Oracle Scratchpad

Conditional SQL – 5

Here’s a note that has been sitting around for more than 3 years (the draft date is Jan 2015), waiting for me to finish it off; and in that time we’ve got a new version of Oracle that changes the solution to the problem it presented. (I also managed to write “Conditional SQL –  6” in the intervening period !)

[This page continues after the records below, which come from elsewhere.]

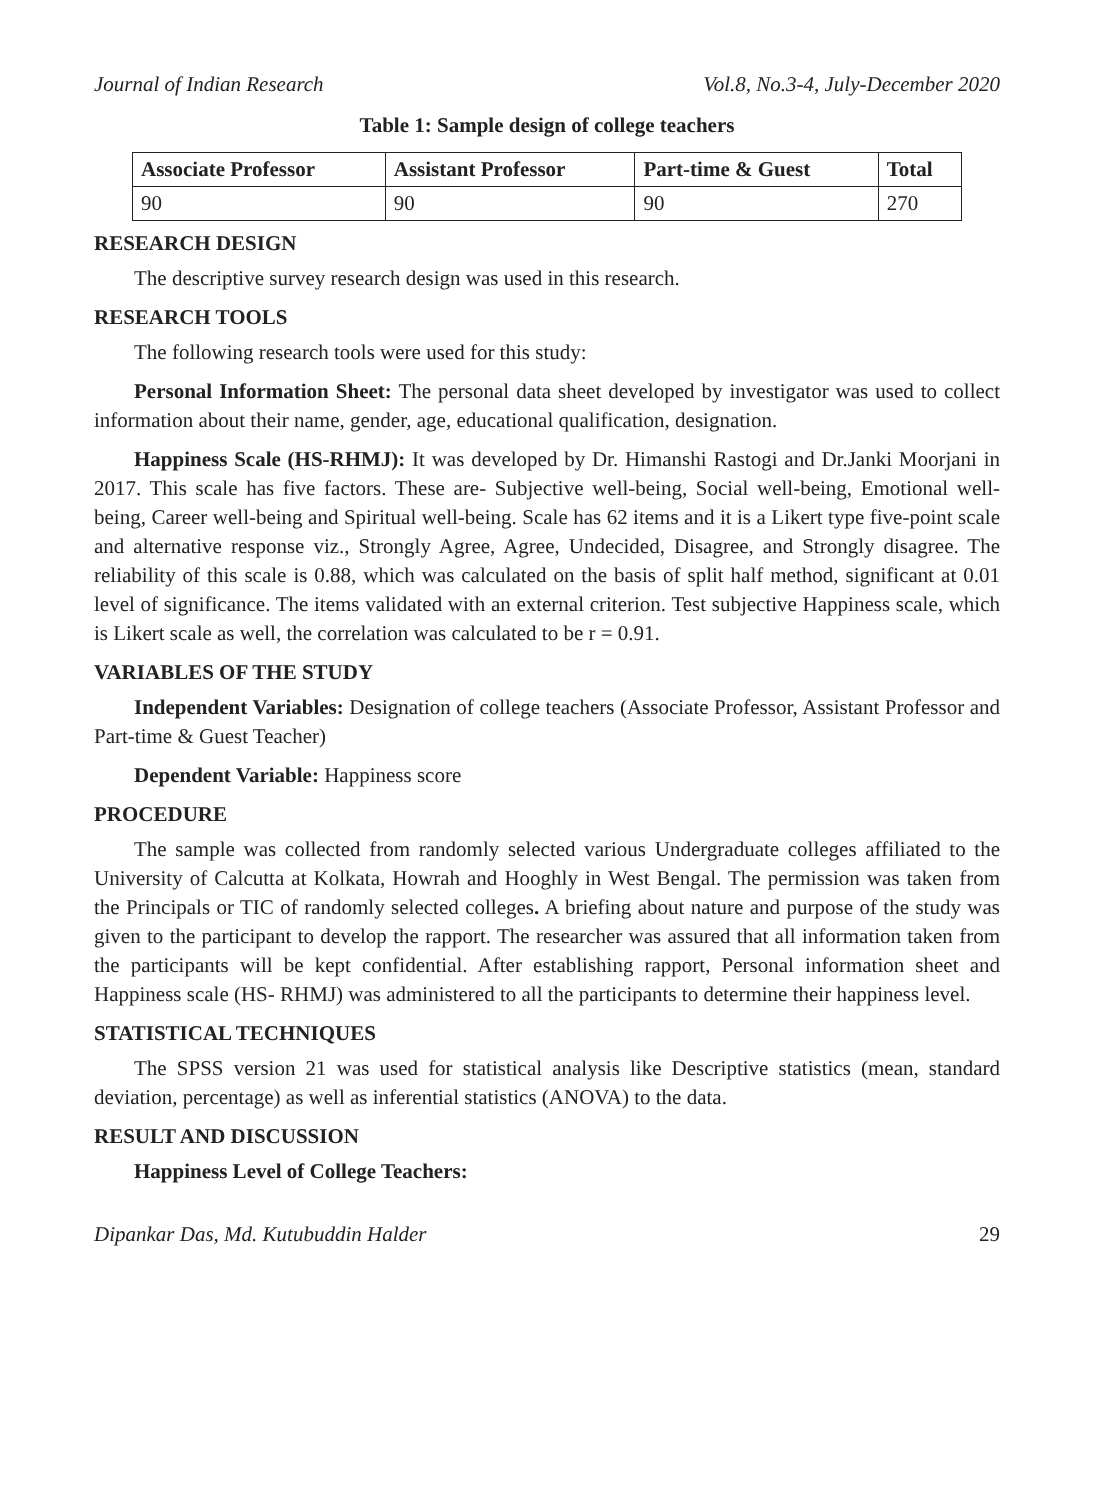Journal of Indian Research Vol.8, No.3-4, July-December 2020
Table 1: Sample design of college teachers
| Associate Professor | Assistant Professor | Part-time & Guest | Total |
| --- | --- | --- | --- |
| 90 | 90 | 90 | 270 |
RESEARCH DESIGN
The descriptive survey research design was used in this research.
RESEARCH TOOLS
The following research tools were used for this study:
Personal Information Sheet: The personal data sheet developed by investigator was used to collect information about their name, gender, age, educational qualification, designation.
Happiness Scale (HS-RHMJ): It was developed by Dr. Himanshi Rastogi and Dr.Janki Moorjani in 2017. This scale has five factors. These are- Subjective well-being, Social well-being, Emotional well-being, Career well-being and Spiritual well-being. Scale has 62 items and it is a Likert type five-point scale and alternative response viz., Strongly Agree, Agree, Undecided, Disagree, and Strongly disagree. The reliability of this scale is 0.88, which was calculated on the basis of split half method, significant at 0.01 level of significance. The items validated with an external criterion. Test subjective Happiness scale, which is Likert scale as well, the correlation was calculated to be r = 0.91.
VARIABLES OF THE STUDY
Independent Variables: Designation of college teachers (Associate Professor, Assistant Professor and Part-time & Guest Teacher)
Dependent Variable: Happiness score
PROCEDURE
The sample was collected from randomly selected various Undergraduate colleges affiliated to the University of Calcutta at Kolkata, Howrah and Hooghly in West Bengal. The permission was taken from the Principals or TIC of randomly selected colleges. A briefing about nature and purpose of the study was given to the participant to develop the rapport. The researcher was assured that all information taken from the participants will be kept confidential. After establishing rapport, Personal information sheet and Happiness scale (HS- RHMJ) was administered to all the participants to determine their happiness level.
STATISTICAL TECHNIQUES
The SPSS version 21 was used for statistical analysis like Descriptive statistics (mean, standard deviation, percentage) as well as inferential statistics (ANOVA) to the data.
RESULT AND DISCUSSION
Happiness Level of College Teachers:
Dipankar Das, Md. Kutubuddin Halder 29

This posting started with a question on the OTN (now ODC) database forum about an execution plan used by 11.2.0.3.  Here’s a model to represent the data and the query:


rem
rem     Script:         null_plan_4.sql
rem     Author:         Jonathan Lewis
rem     Dated:          Jan 2015
rem
rem     Last tested
rem             12.2.0.1
rem             12.1.0.2
rem             11.2.0.4
rem

create table catentry as
with generator as (
        select  --+ materialize
                rownum id
        from dual
        connect by
                level <= 1e4 -- > comment here to avoid format issue
)
select
        rownum  catentry_id,
        case
                when mod(rownum-1,100) > 0 then mod(rownum-1,100)
        end     member_id,
        case
                when trunc((rownum-1)/100) > 0 then trunc((rownum-1)/100)
        end     partnumber,
        rpad('x',100)   padding
from
        generator,
        generator
where
        rownum <= 100 * 100 -- > comment here to avoid format issue
;

execute dbms_stats.gather_table_stats(user,'catentry');

create unique index cat_i0 on catentry(member_id, partnumber) compress 1;
--  create        index cat_i1 on catentry(member_id, partnumber, 0) compress 1;
--  create        index cat_i2 on catentry(partnumber, member_id, 0) compress 1;

variable b1 number
variable b2 number
variable b3 number
variable b4 number

begin
        :b1 := 22;
        :b2 := 1;
        :b3 := 44;
        :b4 := 1;
end;
/

select
        catentry_id
from
        catentry
where
        (   partnumber= :b1
         or (0 = :b2 and partnumber is null)
        )
and     (    member_id= :b3
         or (0 = :b4 and member_id is null)
        )
;

select * from table(dbms_xplan.display_cursor);

==============================================================================

------------------------------------------------------------------------------
| Id  | Operation         | Name     | Rows  | Bytes | Cost (%CPU)| Time     |
------------------------------------------------------------------------------
|   0 | SELECT STATEMENT  |          |       |       |    23 (100)|          |
|*  1 |  TABLE ACCESS FULL| CATENTRY |     1 |    10 |    23   (5)| 00:00:01 |
------------------------------------------------------------------------------

Predicate Information (identified by operation id):
---------------------------------------------------
   1 - filter((("PARTNUMBER"=:B1 OR ("PARTNUMBER" IS NULL AND 0=:B2))
              AND ("MEMBER_ID"=:B3 OR ("MEMBER_ID" IS NULL AND 0=:B4))))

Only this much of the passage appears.